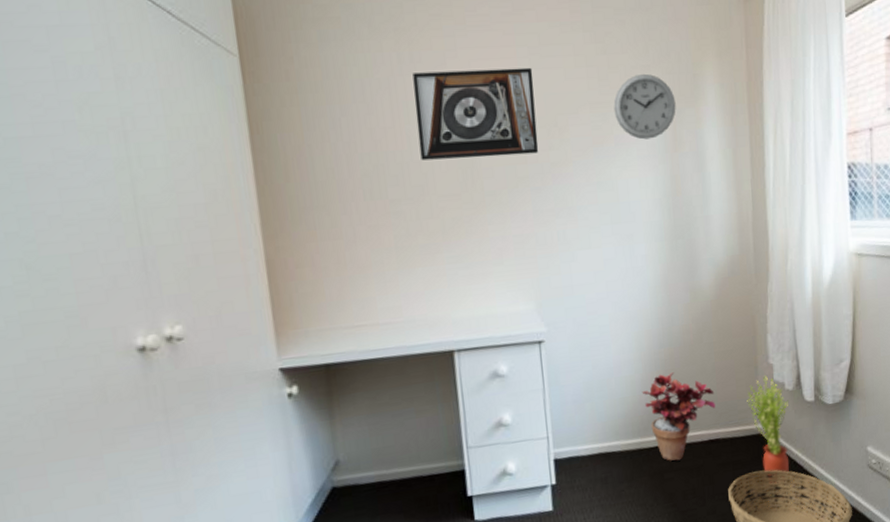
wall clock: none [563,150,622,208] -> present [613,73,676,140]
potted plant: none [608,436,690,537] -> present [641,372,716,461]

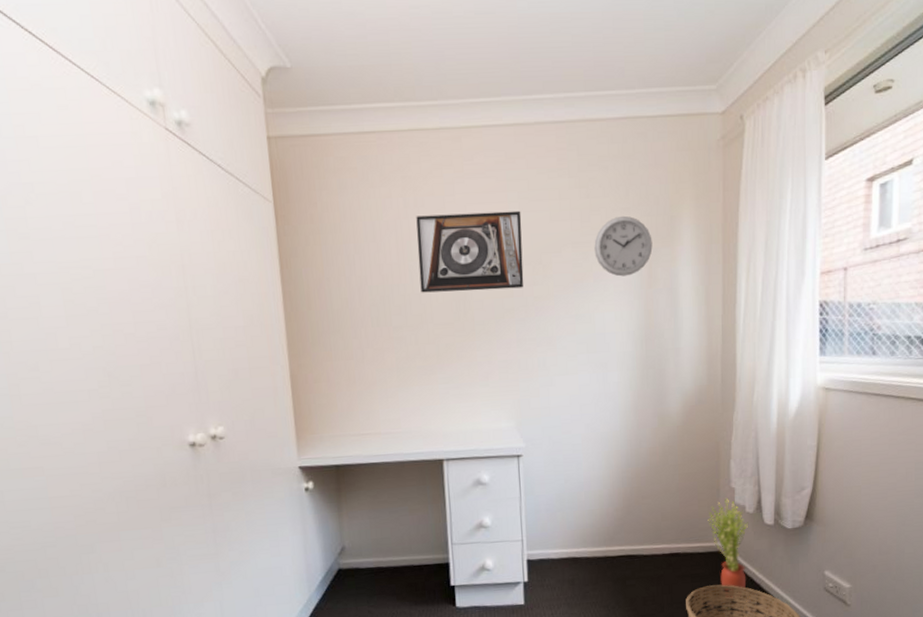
potted plant: present [641,372,716,461] -> none [609,490,678,570]

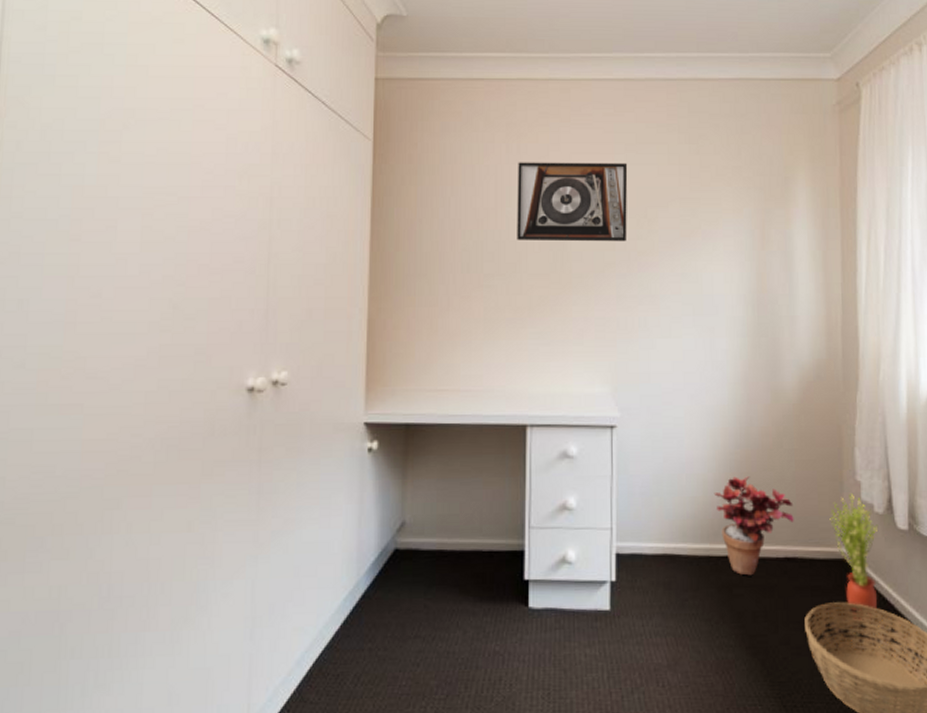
wall clock: present [594,215,653,277] -> none [703,174,766,236]
potted plant: none [609,490,678,570] -> present [714,476,794,576]

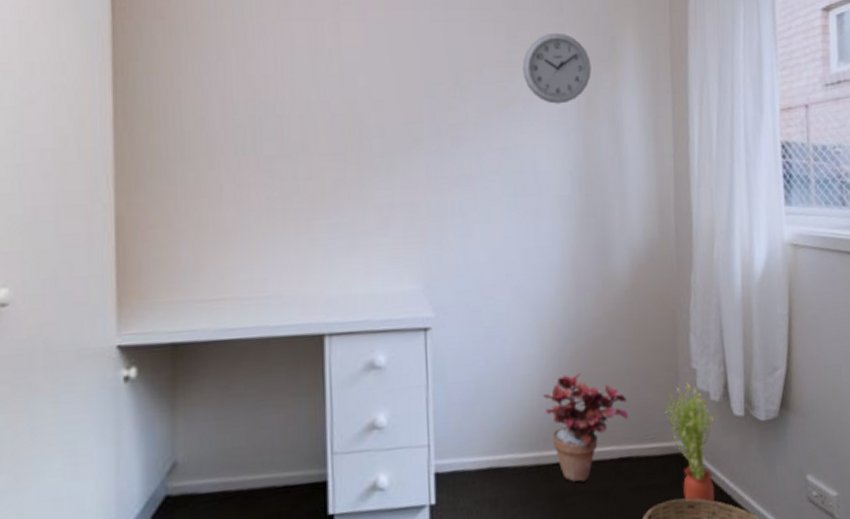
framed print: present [517,162,628,242] -> none [301,18,437,114]
wall clock: none [703,174,766,236] -> present [522,32,592,104]

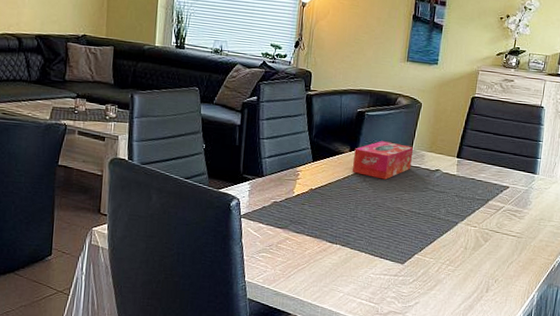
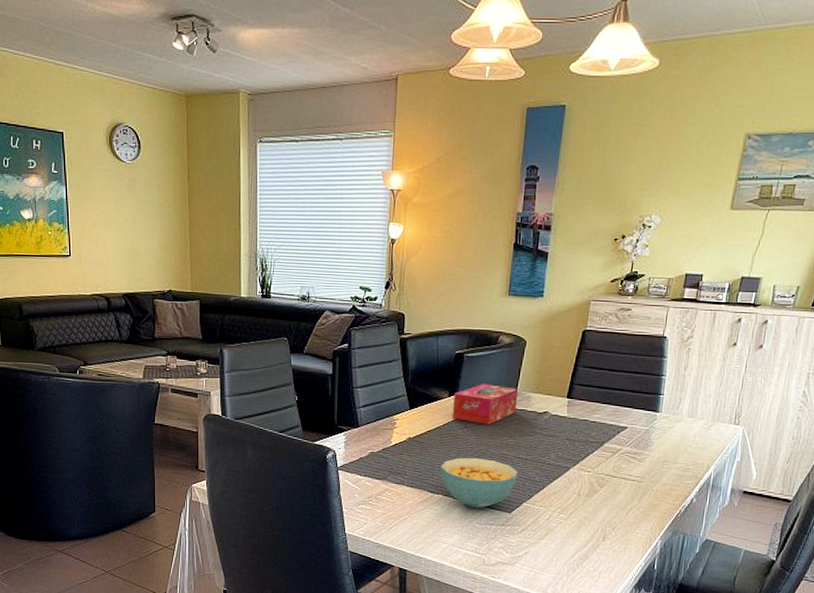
cereal bowl: none [339,209,412,259] -> present [440,457,519,509]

* **Try it**
Every line containing the string "plant" is required; copy each such line from the data.

* **Reply to the exercise**
potted plant: none [608,436,690,537] -> present [641,372,716,461]
potted plant: present [641,372,716,461] -> none [609,490,678,570]
potted plant: none [609,490,678,570] -> present [714,476,794,576]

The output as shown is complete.